3: The File-Storing Property to Be Set for Specifying Any CSV File Format
Hypothesizer 7
The document-storing property to be set for specifying any CSV file format is 'FilterOptions', which takes a string value.
Objector 27A
"string value"?
Hypothesizer 7
For example, '44,34,76,1,,0,true,true,true,false,false'.
Objector 27A
Huh? What, the hell, does that mean?
Hypothesizer 7
The format is '%the items delimiter character code%,%the text items quotation mark character code%,%the encoding code%,1,,0,%whether all the text items are quoted%,false,%whether the data are written as shown%,%whether the formula themselves are written%,false'.
Objector 27A
. . . What are those constants, "1", "", "0", "false", "false"?
Hypothesizer 7
They seem to be dummies, as far as I know. I mean, changing any of the "false"s to 'true' does not seem to bring any effect, as far as I notice, for example.
Objector 27A
So, what does "the encoding code" mean?
Hypothesizer 7
That means the code that identifies the encoding to be used, for example, '76' for UTF-8, '65535' for UCS-2, '65534' for UCS-4, '11' for US-ASCII, etc.
Objector 27A
Is UCS-2 realy UCS-2, not UTF-16?
Hypothesizer 7
Actually, I do not know.
Objector 27A
If the encoding is UCS-2 (if it really is UCS-2) what value should I specify as the items delimiter character code for an arbitrary character?
Hypothesizer 7
You can just specify the UCS-2 (if it really is UCS-2) code: for example, '12354' for 'U+3042'.
Objector 27A
Ah.
Objector 27B
Can't I specify a format to a column data, for example, specifying to thousands-separate each number datum?
Hypothesizer 7
You can set the format to the concerned cells, and then store the spread sheet to a CSV file with the 'the-data-are-written-as-shown' switch on.
Objector 27B
I don't want to modify the spread sheet itself!
Hypothesizer 7
It is only temporarily; you do not need to store the modifications to the original file.
Objector 27B
. . . How can I set the format from my program?
Hypothesizer 7
Although I have not yet written any article specifically on the theme, this 4 parts article should be helpful to figure that out ('l_integerExpressionFormatString' can be like '#,##0').
Objector 27B
. . . How can I exclude the header line from the CSV file?
Hypothesizer 7
By removing the header row from the spread sheet, temporarily; how to do so is described in an article.
Objector 27B
. . .
Hypothesizer 7
A major merit of directly using UNO, not 'soffice --convert-to' or any third-party tool, is that you can freely tweak the document as you like.
Objector 27B
. . . I assume that the column lengths in any 'the-data-lengths-are-fixed-per-column' format are determined automatically, but how can I know the lengths?
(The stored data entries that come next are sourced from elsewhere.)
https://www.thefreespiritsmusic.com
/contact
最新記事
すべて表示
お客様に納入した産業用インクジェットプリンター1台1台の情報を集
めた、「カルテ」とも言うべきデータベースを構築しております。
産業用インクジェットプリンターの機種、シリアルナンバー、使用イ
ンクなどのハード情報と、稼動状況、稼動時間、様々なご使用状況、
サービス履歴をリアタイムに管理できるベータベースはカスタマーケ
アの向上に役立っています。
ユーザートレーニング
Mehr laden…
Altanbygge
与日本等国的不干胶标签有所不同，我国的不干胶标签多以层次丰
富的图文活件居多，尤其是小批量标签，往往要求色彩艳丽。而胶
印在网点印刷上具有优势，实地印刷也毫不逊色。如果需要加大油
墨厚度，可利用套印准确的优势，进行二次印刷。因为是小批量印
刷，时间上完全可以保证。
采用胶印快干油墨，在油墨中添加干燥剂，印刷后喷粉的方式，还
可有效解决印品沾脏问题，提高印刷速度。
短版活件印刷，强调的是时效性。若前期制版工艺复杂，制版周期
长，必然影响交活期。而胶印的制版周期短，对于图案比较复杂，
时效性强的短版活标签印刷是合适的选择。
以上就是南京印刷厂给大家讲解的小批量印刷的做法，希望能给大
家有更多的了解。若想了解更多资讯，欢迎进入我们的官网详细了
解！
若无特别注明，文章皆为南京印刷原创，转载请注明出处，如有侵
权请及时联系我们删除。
I have to know the lengths in order to read the CSV file.
Hypothesizer 7
Ah, . . . a good question. . . . If the header row is retained, the column lengths should be able to be known by analyzing the header row.
Objector 27B
Sure. If not?
Hypothesizer 7
If not, . . . you may abandon the scheme of eliminating the header row.
Objector 27B
I may not!
Hypothesizer 7
Then, you may know the lengths by surveying the spread sheet in your program.
Objector 27B
. . . How?
Hypothesizer 7
It is easy to read the contents of any cell using UNO.
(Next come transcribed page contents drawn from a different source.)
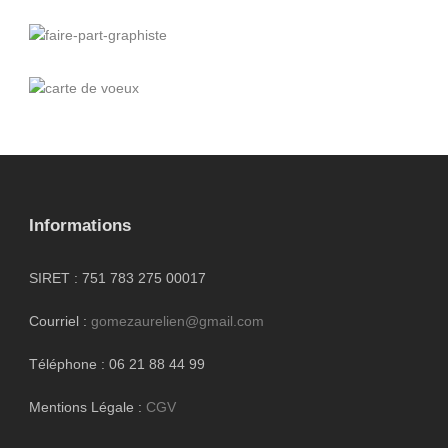
graphisme
,
identité visuelle
,
logo
charte graphique
,
graphisme
,
identité visuelle
,
site
internet
,
web
,
webdesign
dessin
,
graphisme
,
illustration
,
mise en page
carte de voeux
,
edition
,
faire-part
,
graphisme
Informations
SIRET : 751 783 275 00017
Courriel :
gomezaurelien@gmail.com
Téléphone : 06 21 88 44 99
Mentions Légale :
CGV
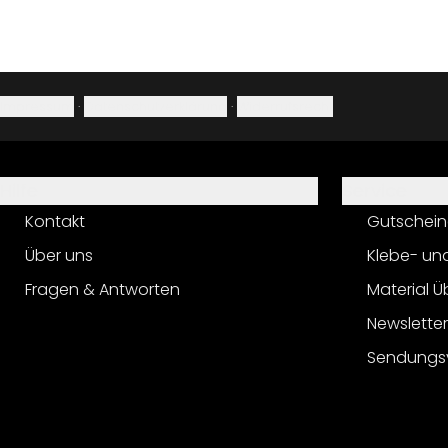
Impressum
·
Datenschutzerklärung
·
Widerrufsrecht
Hilfe
Service
Kontakt
Gutschein
Über uns
Klebe- un
Fragen & Antworten
Material Ü
Newslette
Sendungs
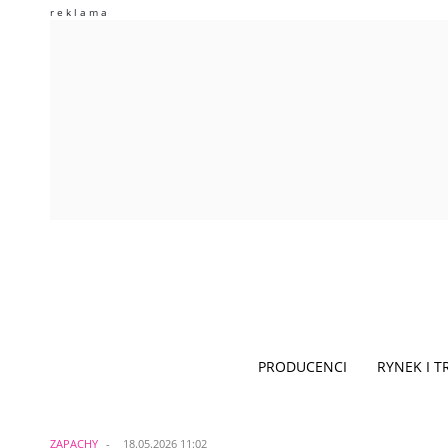
PRODUCENCI
RYNEK I 
ZAPACHY
18.05.2026 11:02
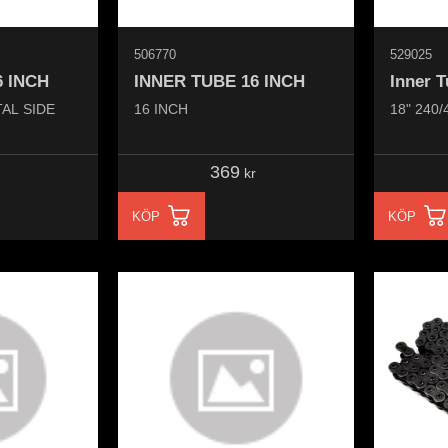
506770
529025
6 INCH
INNER TUBE 16 INCH
Inner T
TAL SIDE
16 INCH
18" 240/
369
kr
KÖP
KÖP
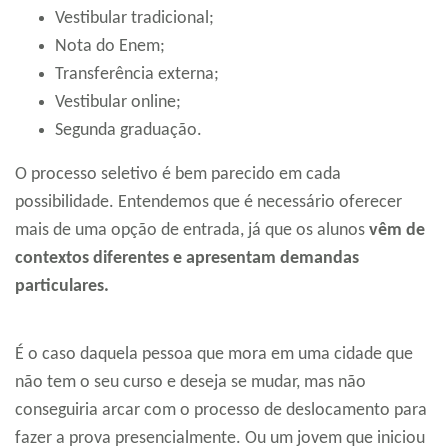
Vestibular tradicional;
Nota do Enem;
Transferência externa;
Vestibular online;
Segunda graduação.
O processo seletivo é bem parecido em cada
possibilidade. Entendemos que é necessário oferecer
mais de uma opção de entrada, já que os alunos
vêm de
contextos diferentes e apresentam demandas
particulares.
É o caso daquela pessoa que mora em uma cidade que
não tem o seu curso e deseja se mudar, mas não
conseguiria arcar com o processo de deslocamento para
fazer a prova presencialmente. Ou um jovem que iniciou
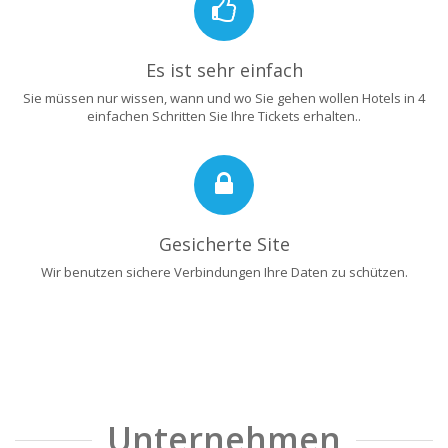
Es ist sehr einfach
Sie müssen nur wissen, wann und wo Sie gehen wollen Hotels in 4
einfachen Schritten Sie Ihre Tickets erhalten..
Gesicherte Site
Wir benutzen sichere Verbindungen Ihre Daten zu schützen.
Unternehmen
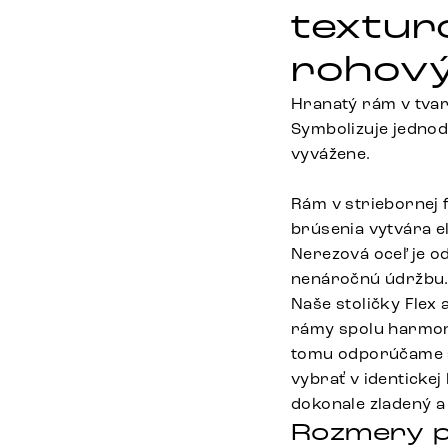
textur
rohový
Hranatý rám v tvar
Symbolizuje jednod
vyvážene.
Rám v striebornej
brúsenia vytvára e
Nerezová oceľ je o
nenáročnú údržbu
Naše stoličky Flex 
rámy spolu harmoni
tomu odporúčame sto
vybrať v identickej
dokonale zladený a
Rozmery p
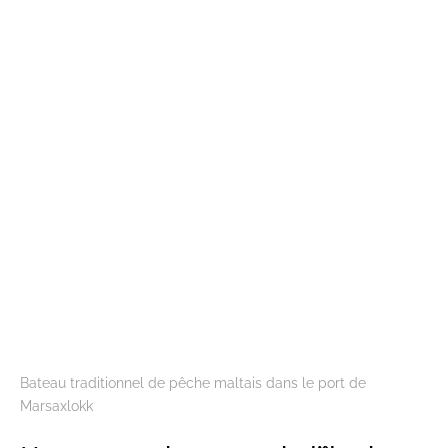
Bateau traditionnel de pêche maltais dans le port de
Marsaxlokk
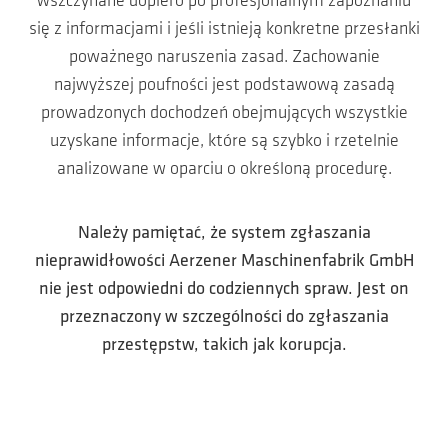
wszczynane dopiero po profesjonalnym zapoznaniu
się z informacjami i jeśli istnieją konkretne przesłanki
poważnego naruszenia zasad. Zachowanie
najwyższej poufności jest podstawową zasadą
prowadzonych dochodzeń obejmujących wszystkie
uzyskane informacje, które są szybko i rzetelnie
analizowane w oparciu o określoną procedurę.
Należy pamiętać, że system zgłaszania
nieprawidłowości Aerzener Maschinenfabrik GmbH
nie jest odpowiedni do codziennych spraw. Jest on
przeznaczony w szczególności do zgłaszania
przestępstw, takich jak korupcja.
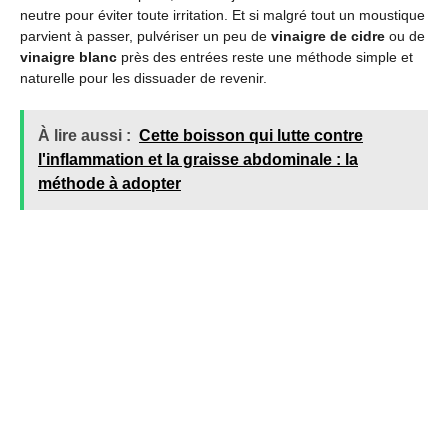
neutre pour éviter toute irritation. Et si malgré tout un moustique
parvient à passer, pulvériser un peu de
vinaigre de cidre
ou de
vinaigre blanc
près des entrées reste une méthode simple et
naturelle pour les dissuader de revenir.
À lire aussi :
Cette boisson qui lutte contre
l'inflammation et la graisse abdominale : la
méthode à adopter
4: The Conclusion and Beyond
Hypothesizer 7
Now, we know how to write any spread sheet (that is of any spread sheets document that can be opened by LibreOffice or Apache OpenOffice) to a CSV file in any format (that is allowed by LibreOffice or Apache OpenOffice) from our program.
All we have to do is to set the appropriate document-storing properties appropriately.
If the data have to be tweaked somehow (the numbers have to be shown in a specific format, the header row has to be eliminated or added, some columns have to be eliminated, etc), they can be freely done so on the spread sheet, through UNO.
Any PDF file format can be also specified from our program, but we will see how in a future article.